Most of the album is fast, with “Rider of the Astral Fire”, and “Age of Mystic Ice”, and “New Century Tarantella” rampaging along like Rhapsody of Fire in full speed mode. Even here, there’s curveballs. “Rider of the Astral Fire” has a comical a-capella vocal section that sounds like a Danny Elfman soundtrack, and “New Century Tarantella” does for Italian folk music what Angra did for Brazilian tribal music.
Those are the worst songs on the album, by the way.
“War of the Universe” is an arresting and immediate opening track, with great melodies and a propulsive feel. Turilli likes writing epics, but he never goes wrong when he writes for the 4:00 minute mark, either.
“Demonheart” is savage and corroded, almost industrial metal in places, but with tons of speed and an addictive chorus. Olaf Hayer turns in another great vocal performance here.
“Prince of the Starlight” is the fastest song, and the second most formally elaborate. Helloween-style dual harmonies exist alongside Baroque cadences, electronic flutters, and a progressive jazz-sounding piano part. Often, Luca’s guitar parts are treated with phaser effects, and seem to needle and drill like laser beams bracketing a target. Alien-sounding, yet accessible.
But none of these are the greatest composition Prophet has to offer. That would be the 11-minute long closing track, “Prophet of the Last Eclipse”. After an eerie vocal intro, Turilli hits the afterburners hard, with fragments of shouted Latin (in mezzo-soprano and tenor vocal parts) swirling like leaves in the wake of drummer Robert Hunecke-Rizzo’s double-bass blast. The song is relentlessly heavy and crushing, delivering agitated verses and an immense chorus, before an extended guitar solo section, and then a final implosion into neotonal free-time music. I don’t know if this is the best song Turilli ever wrote. I do know that no better one came to my mind before I finished this paragraph. Requiem aeternam dona eis Domine: et lux perpetua luceat eis.
The limited edition of the album from Limb Music is worth getting. “Caprice in A Minor” is just filler – cool if you’re into classical music, I guess. “Autumn’s Last Whisper” is an Icelandic neofolk ballad (with vocals from Rannveig Sif Sigurðardóttir) that sounds like it wandered in from a CD in a totally different aisle. But then there’s “Dark Comet’s Reign”, which is a monster of a track. It could have easily swapped places with one of the lesser uptempo songs on the main album release.

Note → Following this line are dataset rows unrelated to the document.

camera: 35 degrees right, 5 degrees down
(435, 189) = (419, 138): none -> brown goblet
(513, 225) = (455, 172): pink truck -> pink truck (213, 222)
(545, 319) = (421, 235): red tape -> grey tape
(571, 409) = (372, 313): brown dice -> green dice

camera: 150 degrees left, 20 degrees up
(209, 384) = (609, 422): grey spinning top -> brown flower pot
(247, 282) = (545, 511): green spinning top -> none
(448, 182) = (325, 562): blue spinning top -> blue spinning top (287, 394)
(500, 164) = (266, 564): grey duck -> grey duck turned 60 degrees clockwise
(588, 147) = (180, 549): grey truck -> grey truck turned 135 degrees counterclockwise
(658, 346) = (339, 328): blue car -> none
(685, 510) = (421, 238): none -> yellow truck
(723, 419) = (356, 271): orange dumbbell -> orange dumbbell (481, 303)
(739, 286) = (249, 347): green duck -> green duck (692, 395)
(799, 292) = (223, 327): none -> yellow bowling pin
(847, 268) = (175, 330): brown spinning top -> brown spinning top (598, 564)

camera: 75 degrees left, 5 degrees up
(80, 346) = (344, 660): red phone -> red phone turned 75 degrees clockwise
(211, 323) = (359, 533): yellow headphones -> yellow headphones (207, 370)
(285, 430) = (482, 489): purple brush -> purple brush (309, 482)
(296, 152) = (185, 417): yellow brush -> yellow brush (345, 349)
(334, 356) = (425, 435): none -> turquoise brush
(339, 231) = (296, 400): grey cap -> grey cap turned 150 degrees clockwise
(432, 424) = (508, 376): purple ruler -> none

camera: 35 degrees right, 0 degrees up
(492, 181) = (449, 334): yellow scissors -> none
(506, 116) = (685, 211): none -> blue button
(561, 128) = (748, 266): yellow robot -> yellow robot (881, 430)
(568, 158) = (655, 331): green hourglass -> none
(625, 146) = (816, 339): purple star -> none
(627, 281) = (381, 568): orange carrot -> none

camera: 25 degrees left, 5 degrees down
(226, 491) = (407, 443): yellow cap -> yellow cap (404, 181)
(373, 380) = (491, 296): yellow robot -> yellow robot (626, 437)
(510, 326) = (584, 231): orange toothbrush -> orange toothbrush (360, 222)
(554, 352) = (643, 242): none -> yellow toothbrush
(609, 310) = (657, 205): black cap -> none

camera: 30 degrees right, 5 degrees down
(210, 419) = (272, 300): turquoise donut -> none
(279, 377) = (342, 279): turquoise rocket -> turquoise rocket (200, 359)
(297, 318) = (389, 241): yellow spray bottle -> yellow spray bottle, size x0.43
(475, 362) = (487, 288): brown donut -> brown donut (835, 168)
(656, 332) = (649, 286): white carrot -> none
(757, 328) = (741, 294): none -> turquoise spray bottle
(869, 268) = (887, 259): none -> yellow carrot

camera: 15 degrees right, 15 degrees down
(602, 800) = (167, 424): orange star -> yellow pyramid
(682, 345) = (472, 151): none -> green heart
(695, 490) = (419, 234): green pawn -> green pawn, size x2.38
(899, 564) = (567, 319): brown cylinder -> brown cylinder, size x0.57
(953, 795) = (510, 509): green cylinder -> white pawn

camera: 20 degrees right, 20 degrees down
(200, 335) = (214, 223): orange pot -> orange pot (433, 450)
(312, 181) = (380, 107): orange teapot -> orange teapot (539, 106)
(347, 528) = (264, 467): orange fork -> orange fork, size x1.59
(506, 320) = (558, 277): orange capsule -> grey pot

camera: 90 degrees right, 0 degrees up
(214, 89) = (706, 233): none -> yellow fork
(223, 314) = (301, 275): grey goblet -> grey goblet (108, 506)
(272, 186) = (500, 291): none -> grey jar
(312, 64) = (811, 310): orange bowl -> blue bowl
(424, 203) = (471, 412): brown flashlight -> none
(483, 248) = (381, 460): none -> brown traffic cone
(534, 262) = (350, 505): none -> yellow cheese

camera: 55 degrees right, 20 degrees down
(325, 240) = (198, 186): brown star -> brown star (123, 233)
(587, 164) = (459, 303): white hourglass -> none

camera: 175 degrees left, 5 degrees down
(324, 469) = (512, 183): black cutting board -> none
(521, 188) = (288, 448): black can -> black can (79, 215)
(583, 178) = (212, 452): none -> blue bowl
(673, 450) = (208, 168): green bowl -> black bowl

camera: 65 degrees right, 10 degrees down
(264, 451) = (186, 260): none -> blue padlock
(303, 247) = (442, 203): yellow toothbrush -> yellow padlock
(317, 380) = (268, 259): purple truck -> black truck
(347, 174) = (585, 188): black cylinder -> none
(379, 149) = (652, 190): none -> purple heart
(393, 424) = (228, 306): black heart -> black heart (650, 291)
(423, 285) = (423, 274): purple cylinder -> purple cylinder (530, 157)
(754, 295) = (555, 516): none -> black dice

If you’re in the “power metal fan who’s becoming bored and jaded” group, this is (and has) everything you could possibly want. It’s over two decades old but still sounds fresh and forward looking. It’s as monumental and as well-constructed as an aircraft carrier: even in the lesser songs you’ll marvel at how tight and punchy the snare is, for example. I find this album infinitely more interesting than the post-Luca Rhapsody albums, or horrendous ripoff bands like Twilight Force. Who knew that trance musician Luca Turilli was capable of something like this?